[EXERCISE INPUT Boundary: Start]

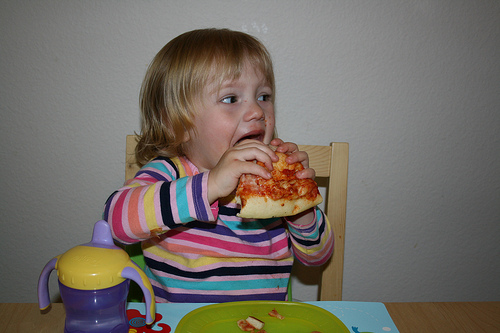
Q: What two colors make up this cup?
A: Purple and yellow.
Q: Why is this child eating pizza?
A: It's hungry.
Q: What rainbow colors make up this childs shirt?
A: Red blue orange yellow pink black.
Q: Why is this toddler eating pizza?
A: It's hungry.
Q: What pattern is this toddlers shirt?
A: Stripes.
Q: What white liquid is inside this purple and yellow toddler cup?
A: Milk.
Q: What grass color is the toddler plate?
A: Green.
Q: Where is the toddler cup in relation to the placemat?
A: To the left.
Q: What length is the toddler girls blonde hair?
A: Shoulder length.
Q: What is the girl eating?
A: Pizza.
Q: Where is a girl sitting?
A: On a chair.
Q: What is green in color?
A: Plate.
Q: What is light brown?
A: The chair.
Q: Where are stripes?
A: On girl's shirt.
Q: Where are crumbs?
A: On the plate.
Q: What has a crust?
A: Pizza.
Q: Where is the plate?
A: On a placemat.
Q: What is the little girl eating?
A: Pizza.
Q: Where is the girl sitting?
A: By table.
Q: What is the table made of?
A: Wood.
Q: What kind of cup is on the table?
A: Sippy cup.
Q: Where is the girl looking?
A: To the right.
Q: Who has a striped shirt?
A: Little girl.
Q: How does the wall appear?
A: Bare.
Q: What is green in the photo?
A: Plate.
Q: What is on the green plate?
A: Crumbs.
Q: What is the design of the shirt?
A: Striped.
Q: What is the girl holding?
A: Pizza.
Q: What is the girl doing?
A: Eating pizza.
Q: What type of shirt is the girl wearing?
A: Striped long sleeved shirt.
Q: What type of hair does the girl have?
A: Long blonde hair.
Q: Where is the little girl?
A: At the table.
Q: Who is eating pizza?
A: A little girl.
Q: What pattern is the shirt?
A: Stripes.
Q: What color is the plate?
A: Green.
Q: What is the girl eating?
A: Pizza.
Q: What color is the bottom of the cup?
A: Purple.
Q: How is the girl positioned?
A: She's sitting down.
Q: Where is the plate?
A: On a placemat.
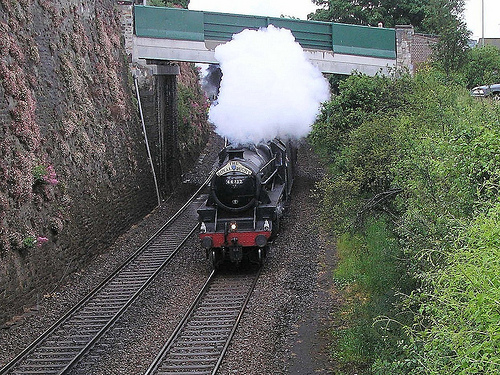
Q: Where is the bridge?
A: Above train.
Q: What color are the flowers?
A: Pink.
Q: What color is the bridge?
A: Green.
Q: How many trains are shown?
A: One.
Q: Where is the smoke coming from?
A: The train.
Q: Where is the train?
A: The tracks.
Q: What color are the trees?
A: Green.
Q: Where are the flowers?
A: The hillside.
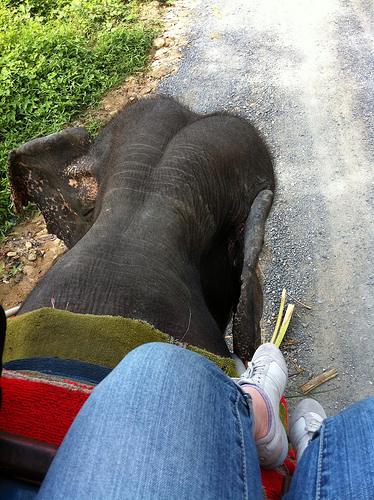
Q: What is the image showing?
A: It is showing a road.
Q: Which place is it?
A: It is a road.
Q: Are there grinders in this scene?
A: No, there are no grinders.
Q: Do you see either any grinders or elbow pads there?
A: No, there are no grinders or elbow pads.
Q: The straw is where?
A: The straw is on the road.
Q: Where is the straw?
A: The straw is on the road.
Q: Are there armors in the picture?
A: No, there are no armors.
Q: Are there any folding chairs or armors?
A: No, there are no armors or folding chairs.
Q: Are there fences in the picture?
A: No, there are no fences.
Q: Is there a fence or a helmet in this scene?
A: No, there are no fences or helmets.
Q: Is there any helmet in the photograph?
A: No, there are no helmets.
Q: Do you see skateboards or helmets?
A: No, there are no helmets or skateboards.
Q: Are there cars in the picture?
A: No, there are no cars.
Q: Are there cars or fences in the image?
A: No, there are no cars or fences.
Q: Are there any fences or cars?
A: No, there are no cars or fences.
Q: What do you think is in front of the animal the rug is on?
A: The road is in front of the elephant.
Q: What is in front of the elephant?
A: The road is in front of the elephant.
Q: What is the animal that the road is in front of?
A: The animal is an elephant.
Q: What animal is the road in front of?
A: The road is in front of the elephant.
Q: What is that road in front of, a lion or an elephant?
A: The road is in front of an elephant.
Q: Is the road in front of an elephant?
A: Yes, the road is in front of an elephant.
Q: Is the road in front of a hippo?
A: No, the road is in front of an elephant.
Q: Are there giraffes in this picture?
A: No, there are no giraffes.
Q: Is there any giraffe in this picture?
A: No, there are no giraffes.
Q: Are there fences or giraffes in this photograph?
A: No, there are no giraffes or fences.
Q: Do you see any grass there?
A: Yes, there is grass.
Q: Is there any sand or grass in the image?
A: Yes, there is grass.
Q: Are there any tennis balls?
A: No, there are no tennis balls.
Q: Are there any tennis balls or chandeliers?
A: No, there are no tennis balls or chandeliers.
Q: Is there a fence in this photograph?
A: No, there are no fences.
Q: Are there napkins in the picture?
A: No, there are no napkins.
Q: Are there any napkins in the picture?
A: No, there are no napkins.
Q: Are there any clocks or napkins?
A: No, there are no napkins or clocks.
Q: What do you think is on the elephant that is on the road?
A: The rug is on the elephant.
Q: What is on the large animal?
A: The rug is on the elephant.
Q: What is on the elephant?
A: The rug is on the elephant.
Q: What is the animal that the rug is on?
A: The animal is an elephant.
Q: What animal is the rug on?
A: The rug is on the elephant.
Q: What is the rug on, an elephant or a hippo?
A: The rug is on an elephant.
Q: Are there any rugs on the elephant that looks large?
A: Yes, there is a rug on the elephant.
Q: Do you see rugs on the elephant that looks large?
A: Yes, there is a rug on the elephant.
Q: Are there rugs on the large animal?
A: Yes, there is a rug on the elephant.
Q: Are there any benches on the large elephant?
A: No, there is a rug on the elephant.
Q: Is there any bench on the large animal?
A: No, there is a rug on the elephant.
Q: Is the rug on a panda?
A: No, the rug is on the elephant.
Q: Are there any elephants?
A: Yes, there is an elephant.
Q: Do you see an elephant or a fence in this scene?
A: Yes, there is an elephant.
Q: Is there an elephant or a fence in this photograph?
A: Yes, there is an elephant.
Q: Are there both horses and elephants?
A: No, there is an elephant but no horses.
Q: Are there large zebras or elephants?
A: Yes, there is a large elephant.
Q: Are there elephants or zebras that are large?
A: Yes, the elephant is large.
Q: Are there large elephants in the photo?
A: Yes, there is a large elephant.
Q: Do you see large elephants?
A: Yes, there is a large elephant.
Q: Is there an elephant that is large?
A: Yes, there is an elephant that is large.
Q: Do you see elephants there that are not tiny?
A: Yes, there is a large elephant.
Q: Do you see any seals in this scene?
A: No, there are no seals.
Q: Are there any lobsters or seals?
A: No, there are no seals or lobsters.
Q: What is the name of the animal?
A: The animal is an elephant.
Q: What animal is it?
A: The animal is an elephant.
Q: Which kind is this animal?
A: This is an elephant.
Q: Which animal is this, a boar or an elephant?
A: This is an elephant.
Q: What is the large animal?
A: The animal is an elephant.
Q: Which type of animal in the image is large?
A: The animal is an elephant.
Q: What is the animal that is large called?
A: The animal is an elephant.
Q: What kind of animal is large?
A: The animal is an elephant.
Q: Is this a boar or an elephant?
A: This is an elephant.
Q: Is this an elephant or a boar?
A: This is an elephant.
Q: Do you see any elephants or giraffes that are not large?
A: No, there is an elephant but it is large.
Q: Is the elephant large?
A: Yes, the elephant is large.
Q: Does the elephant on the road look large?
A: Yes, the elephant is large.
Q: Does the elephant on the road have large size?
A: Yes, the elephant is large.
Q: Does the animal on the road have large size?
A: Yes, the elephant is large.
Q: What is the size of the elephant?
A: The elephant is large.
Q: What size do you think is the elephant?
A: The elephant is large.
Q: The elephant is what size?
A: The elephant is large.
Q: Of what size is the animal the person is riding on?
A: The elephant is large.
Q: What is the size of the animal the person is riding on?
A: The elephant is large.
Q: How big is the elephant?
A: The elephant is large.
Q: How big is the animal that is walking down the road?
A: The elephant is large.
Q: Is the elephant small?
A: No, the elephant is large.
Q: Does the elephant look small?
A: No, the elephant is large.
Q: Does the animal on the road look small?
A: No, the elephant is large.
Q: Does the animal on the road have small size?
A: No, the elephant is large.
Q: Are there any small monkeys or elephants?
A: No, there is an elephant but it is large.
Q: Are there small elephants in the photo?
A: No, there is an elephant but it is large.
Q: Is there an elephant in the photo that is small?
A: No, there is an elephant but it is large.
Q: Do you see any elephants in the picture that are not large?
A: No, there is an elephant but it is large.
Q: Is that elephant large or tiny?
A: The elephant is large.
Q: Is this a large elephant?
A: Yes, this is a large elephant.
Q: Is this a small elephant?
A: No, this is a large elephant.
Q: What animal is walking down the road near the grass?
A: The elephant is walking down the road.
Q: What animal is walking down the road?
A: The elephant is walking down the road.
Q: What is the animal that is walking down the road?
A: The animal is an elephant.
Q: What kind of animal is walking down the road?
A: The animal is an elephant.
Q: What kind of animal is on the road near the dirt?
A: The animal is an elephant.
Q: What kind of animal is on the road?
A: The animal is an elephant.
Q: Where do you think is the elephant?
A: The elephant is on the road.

[EXERCISE INPUT Boundary: End]
[EXERCISE INPUT Boundary: Start]

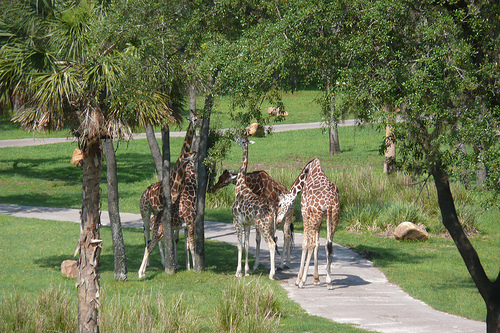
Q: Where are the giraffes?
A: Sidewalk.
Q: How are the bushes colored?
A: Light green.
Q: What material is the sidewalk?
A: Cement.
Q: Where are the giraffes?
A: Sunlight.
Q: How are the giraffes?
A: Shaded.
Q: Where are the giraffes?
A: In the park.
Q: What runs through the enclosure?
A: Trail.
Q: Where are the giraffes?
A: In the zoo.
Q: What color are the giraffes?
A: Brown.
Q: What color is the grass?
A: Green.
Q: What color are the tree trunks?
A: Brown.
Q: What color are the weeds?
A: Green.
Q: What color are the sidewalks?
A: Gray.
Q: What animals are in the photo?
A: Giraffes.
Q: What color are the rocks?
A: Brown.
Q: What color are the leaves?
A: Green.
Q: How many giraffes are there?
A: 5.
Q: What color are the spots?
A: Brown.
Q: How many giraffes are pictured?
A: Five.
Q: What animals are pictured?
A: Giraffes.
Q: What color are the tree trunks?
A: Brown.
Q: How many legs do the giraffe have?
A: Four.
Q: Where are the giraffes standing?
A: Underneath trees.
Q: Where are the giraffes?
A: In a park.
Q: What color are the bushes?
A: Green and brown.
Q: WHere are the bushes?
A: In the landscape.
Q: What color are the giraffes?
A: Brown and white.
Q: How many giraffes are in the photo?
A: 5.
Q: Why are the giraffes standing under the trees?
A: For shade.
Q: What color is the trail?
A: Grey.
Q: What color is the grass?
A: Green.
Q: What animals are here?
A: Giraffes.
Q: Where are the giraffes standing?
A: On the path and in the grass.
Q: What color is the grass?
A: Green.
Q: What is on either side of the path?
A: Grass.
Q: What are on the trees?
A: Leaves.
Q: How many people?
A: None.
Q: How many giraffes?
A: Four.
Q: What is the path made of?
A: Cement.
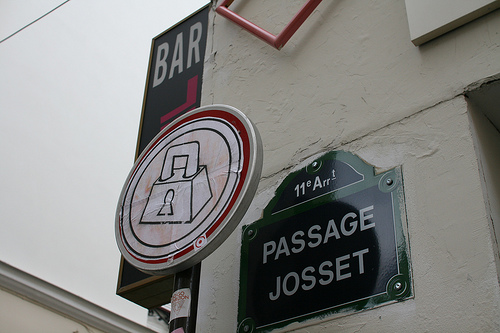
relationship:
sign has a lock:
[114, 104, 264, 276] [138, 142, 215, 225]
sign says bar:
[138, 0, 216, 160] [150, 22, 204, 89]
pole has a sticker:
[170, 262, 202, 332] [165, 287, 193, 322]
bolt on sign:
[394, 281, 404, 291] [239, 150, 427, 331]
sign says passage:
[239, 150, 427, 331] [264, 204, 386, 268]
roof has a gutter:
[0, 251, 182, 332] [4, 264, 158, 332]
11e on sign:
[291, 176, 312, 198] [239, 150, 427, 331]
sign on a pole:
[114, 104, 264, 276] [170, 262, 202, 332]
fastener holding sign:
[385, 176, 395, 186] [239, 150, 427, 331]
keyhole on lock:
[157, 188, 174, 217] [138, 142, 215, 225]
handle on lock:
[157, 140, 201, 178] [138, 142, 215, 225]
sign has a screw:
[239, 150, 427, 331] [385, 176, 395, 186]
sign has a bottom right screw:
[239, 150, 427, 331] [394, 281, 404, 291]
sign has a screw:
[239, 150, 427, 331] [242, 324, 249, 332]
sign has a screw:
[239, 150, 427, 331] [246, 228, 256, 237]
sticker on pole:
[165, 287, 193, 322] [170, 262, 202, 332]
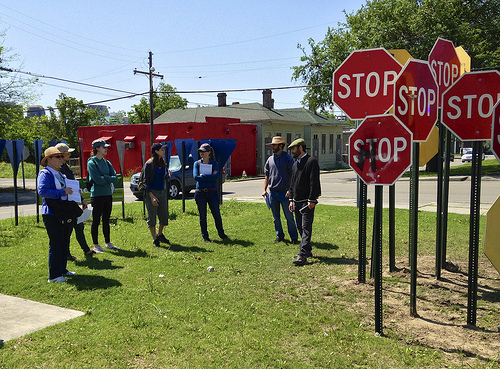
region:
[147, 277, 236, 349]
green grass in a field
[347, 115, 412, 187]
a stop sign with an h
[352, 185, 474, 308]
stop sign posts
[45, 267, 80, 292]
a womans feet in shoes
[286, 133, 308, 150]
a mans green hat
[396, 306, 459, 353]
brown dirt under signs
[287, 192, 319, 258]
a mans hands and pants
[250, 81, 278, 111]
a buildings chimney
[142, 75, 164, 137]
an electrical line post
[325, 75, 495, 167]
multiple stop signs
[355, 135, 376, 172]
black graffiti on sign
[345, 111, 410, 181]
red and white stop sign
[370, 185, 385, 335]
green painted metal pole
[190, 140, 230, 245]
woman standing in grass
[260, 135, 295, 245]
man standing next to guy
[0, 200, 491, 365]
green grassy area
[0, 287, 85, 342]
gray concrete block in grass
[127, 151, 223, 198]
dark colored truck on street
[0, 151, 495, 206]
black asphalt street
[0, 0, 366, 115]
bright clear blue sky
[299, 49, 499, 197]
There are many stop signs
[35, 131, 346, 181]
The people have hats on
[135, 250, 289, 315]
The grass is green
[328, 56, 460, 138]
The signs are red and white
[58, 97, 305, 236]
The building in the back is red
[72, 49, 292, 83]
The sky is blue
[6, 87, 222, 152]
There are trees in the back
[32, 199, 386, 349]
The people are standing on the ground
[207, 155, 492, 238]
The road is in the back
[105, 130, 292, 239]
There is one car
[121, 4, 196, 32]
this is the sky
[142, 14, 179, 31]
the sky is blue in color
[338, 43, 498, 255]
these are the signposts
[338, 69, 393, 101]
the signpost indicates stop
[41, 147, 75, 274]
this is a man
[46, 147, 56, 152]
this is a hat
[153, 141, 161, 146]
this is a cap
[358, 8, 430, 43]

[EXERCISE INPUT Boundary: End]

* [PROBLEM REQUIREMENTS]:
Count how many lines in the entries above contain the word "holding", matching case exactly, and reply with only that number.

* [RESPONSE TO THE EXERCISE]:
2